La capacité d’une personne à, au choix, concevoir, parler de, utiliser, modifier, juger de l’impact ou démanteler une technologie dépend des caractéristiques de l’outil autant que des qualités de la personne. Le contenu d’un discours produit autour d’un processus industriel complexe dépend autant de son niveau de complexité que des connaissances de la personne qui discours. Pour permettre l’emprise d’une ou d’un groupe de personne sur une technologie on peut donc diminuer la complexité de la technologie ou augmenter le niveau d’instruction des personnes. Du moment où le besoin est satisfait il est, je pense, préférable d’opter pour la première option car elle représentera probablement un coût moindre pour la communauté. En suivant cette option, en s’engageant dans une démarche low-tech, on choisit de modeler la forme des outils pour pouvoir à nouveau, en petit groupe, en cerner toutes les limites avec des savoirs généraux et ainsi s’octroyer du pouvoir politique dessus. En rendant (plus) accessible la conception et la pensée autour de l’outil, cette démarche favorise naturellement les liens sociaux qui se nourrissent d’une plus grande inclusivité. On imagine alors des voisins et voisines converser de l’opportunité de construire une éolienne relativement simple pour leurs habitats. Iels ne pourraient pas s’asseoir à la table des ingé sureté nucléaire de la centrale de leur région ou des hommes et femmes politique orientant la stratégie nationale de production d’électricité2.

• Données d'entrée:
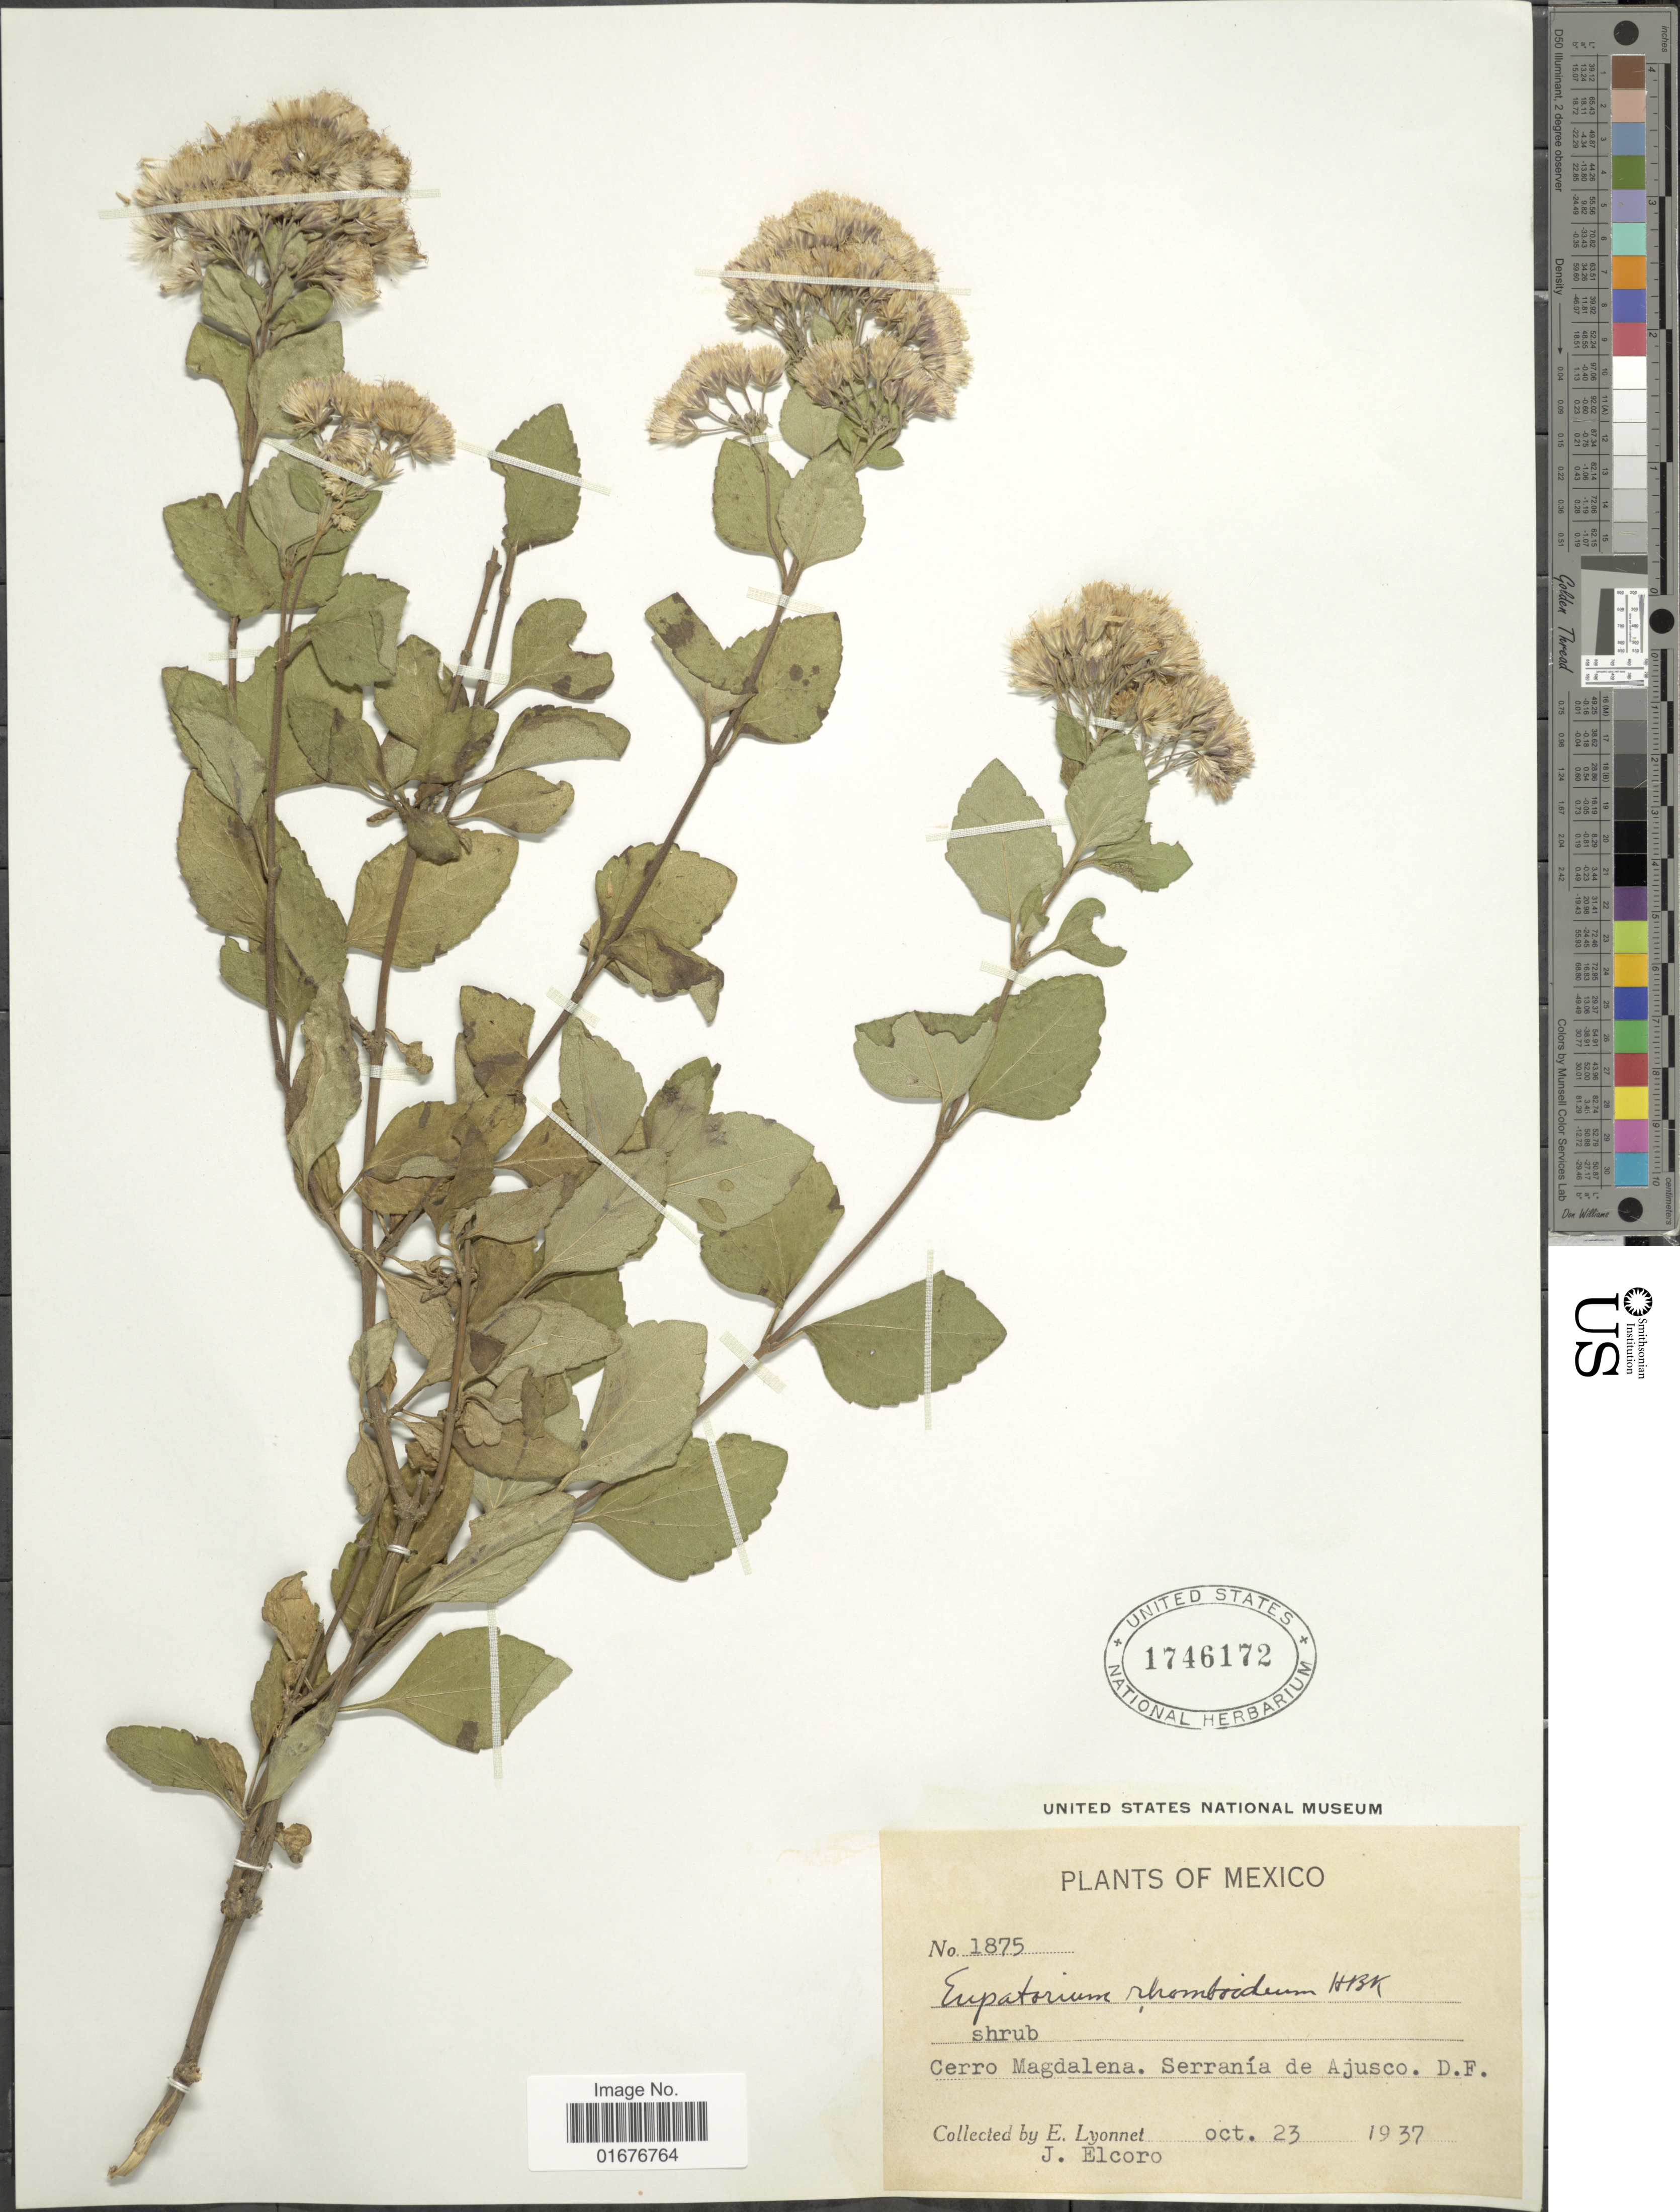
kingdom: Plantae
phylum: Tracheophyta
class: Magnoliopsida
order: Asterales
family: Asteraceae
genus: Ageratina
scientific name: Ageratina rhomboidea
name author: (Kunth) R.M. King & H. Rob.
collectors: E. Lyonnet & J. Elcoro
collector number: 1875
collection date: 1937-10-23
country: Mexico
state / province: Distrito Federal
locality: Cerro Magdalena, Serranía de Ajusco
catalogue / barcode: US 1746172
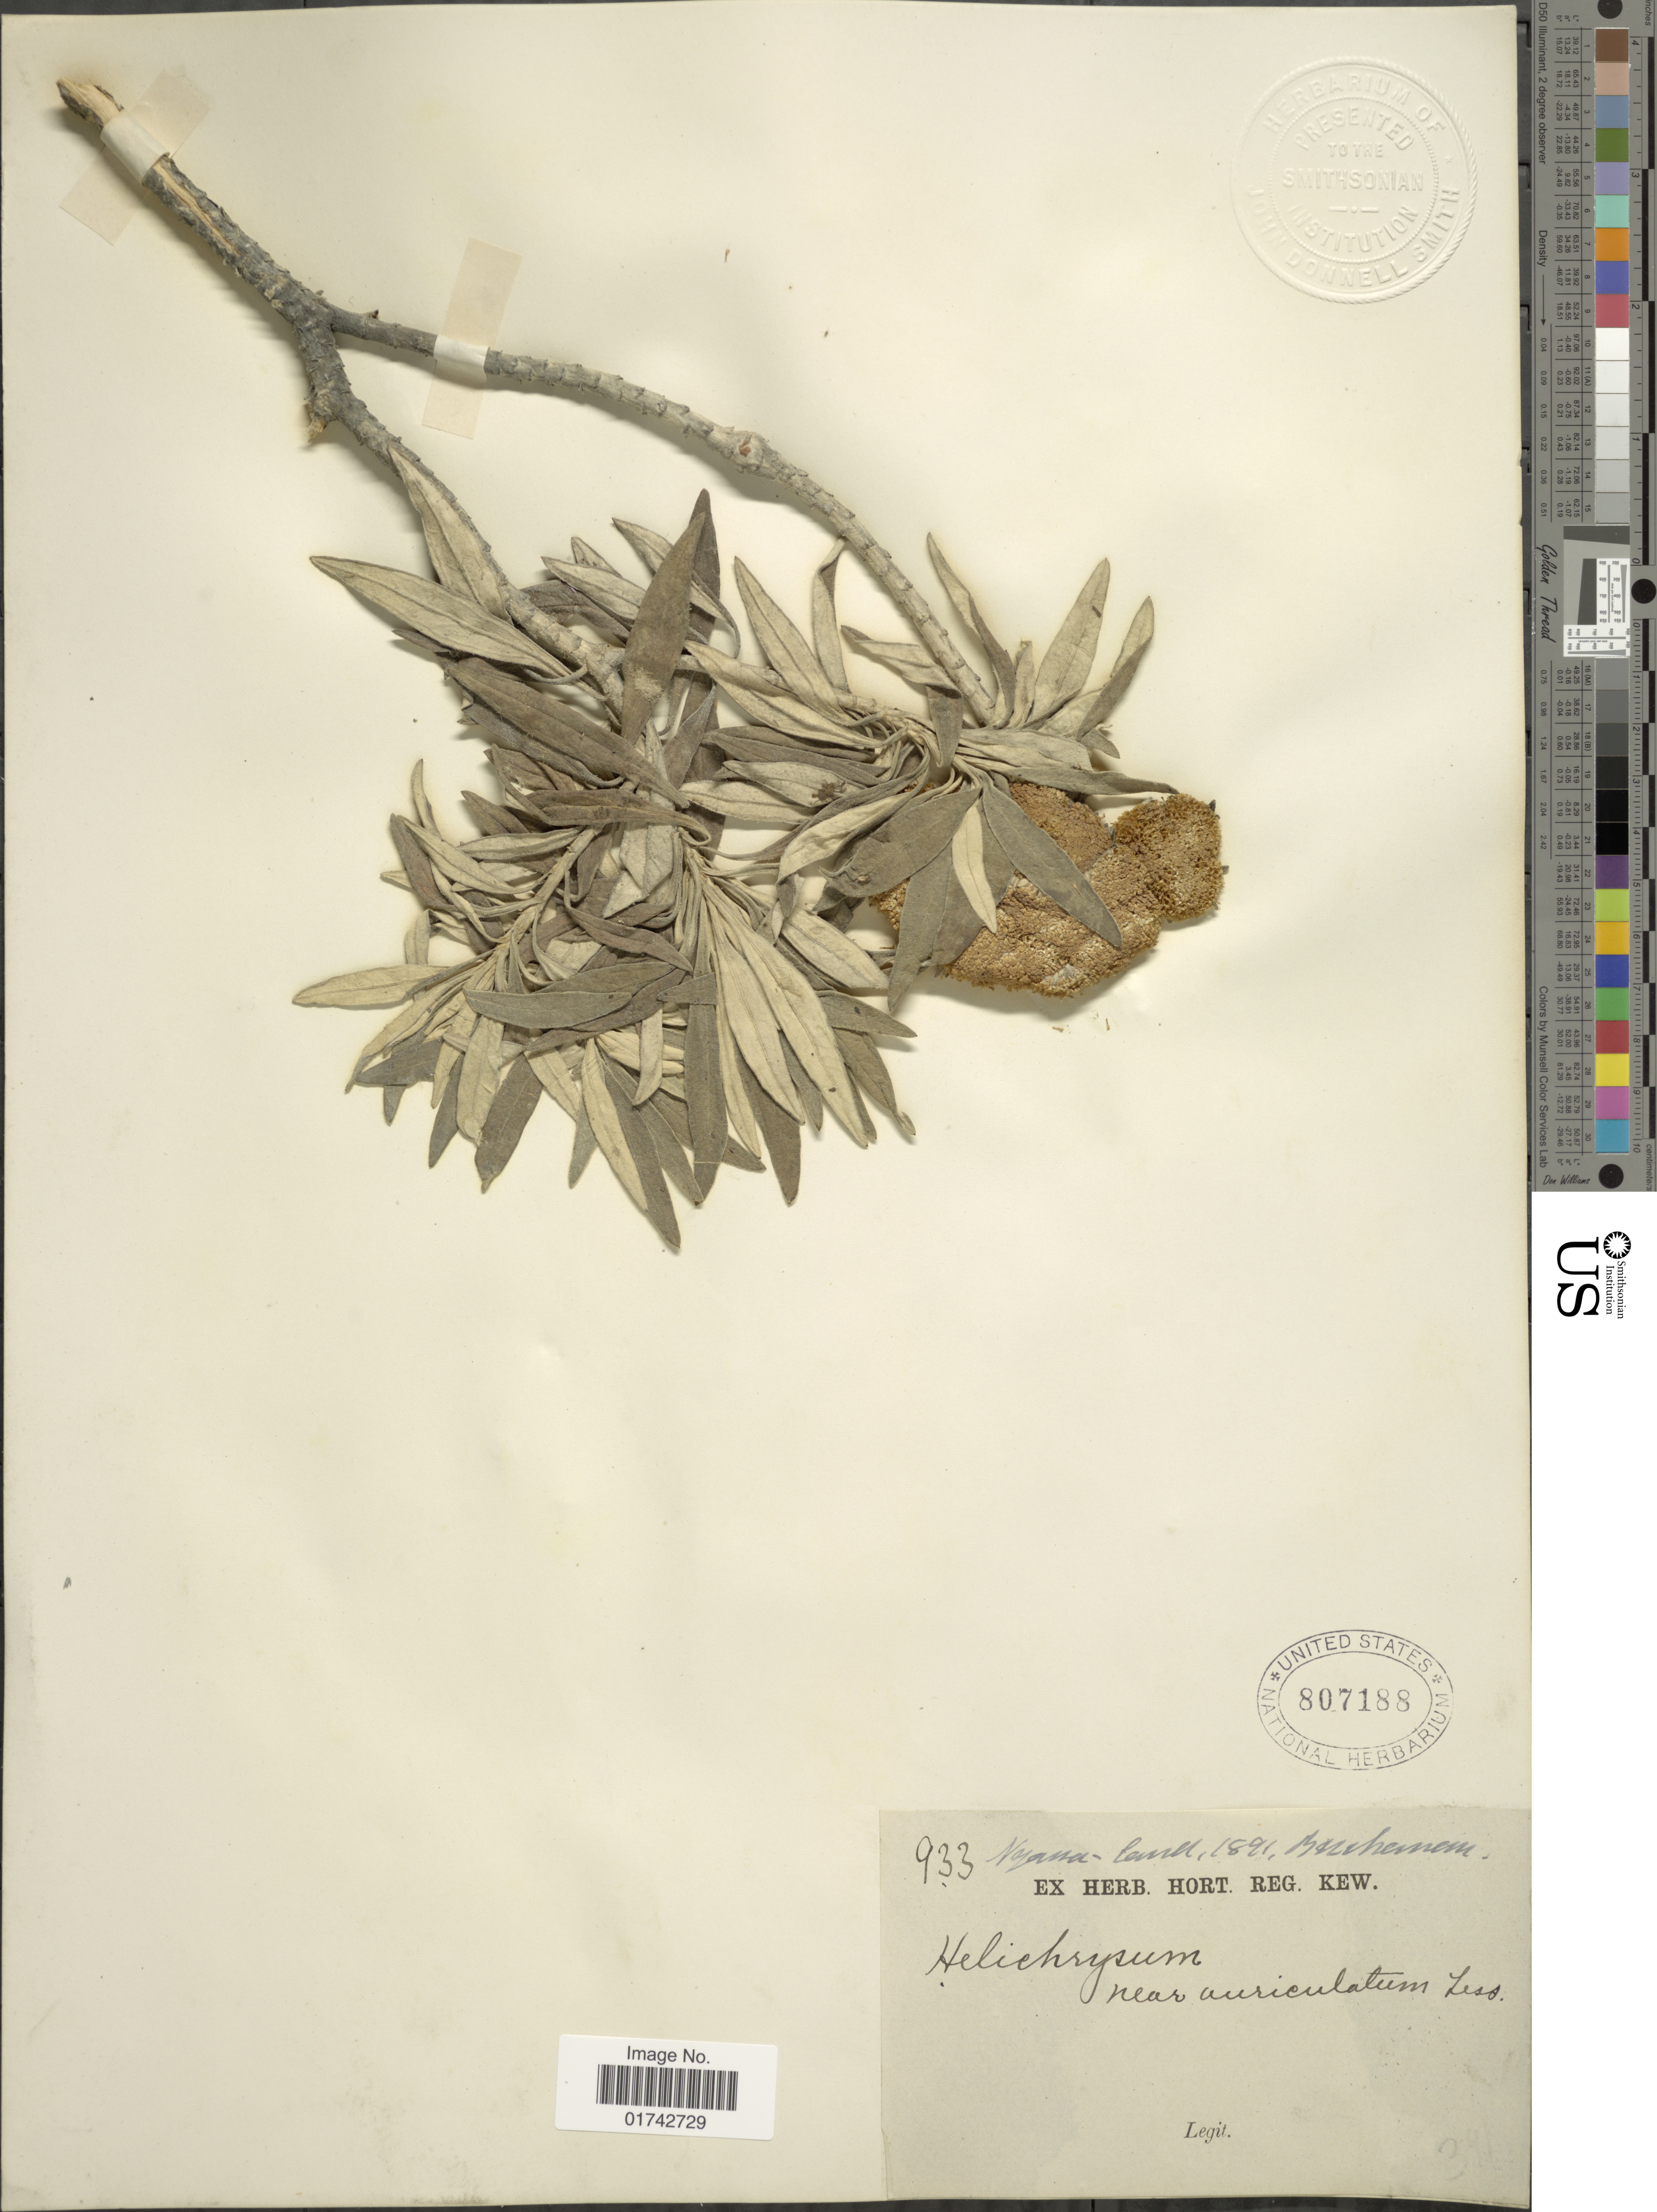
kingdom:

• Consignes:
1. Dans les enregistrements, reproduisez la partie qui commence à la ligne contenant « genus: Ageratina » et s'achève à la fin des enregistrements, en substituant « pays » à « country » sans rien modifier d'autre. N'incluez pas les images dans votre réponse.
2. Poursuivez le texte sur la démarche low-tech à partir de l'endroit où il s'arrête.
Le texte et les enregistrements proviennent de sources distinctes.

• Réponses aux exercices:
1.
genus: Ageratina
scientific name: Ageratina rhomboidea
name author: (Kunth) R.M. King & H. Rob.
collectors: E. Lyonnet & J. Elcoro
collector number: 1875
collection date: 1937-10-23
pays: Mexico
state / province: Distrito Federal
locality: Cerro Magdalena, Serranía de Ajusco
catalogue / barcode: US 1746172
kingdom:

2.
Les entreprises compétentes développent quoi qu’il arrive les nouvelles générations de technologies existantes, à priori pour des raisons économiques. Le progrès rime avec accroissement de la sophistication des technologies sans que les individus ne sachent pourquoi iels pensent cela. Le pouvoir politique organise des semblants de débats démocratiques quand il n’ignore pas purement et simplement tout avis contraire à la marche vers l’avant, celle qui permettrait de ne pas être technologiquement “à la ramasse” par rapport au reste du monde. Soudainement le ou la citoyenne voit apparaître une nouvelle technologie, coûteuse, impactante possiblement sans jamais en avoir entendu parler avant. Son avis n’aura pas été consulté et si iel a décidé de quand même l’exprimer, il n’aura pas été écouté. Alors dénuées d’autres moyens d’expressions politiques les personnes se mettent à brûler des antennes 5G.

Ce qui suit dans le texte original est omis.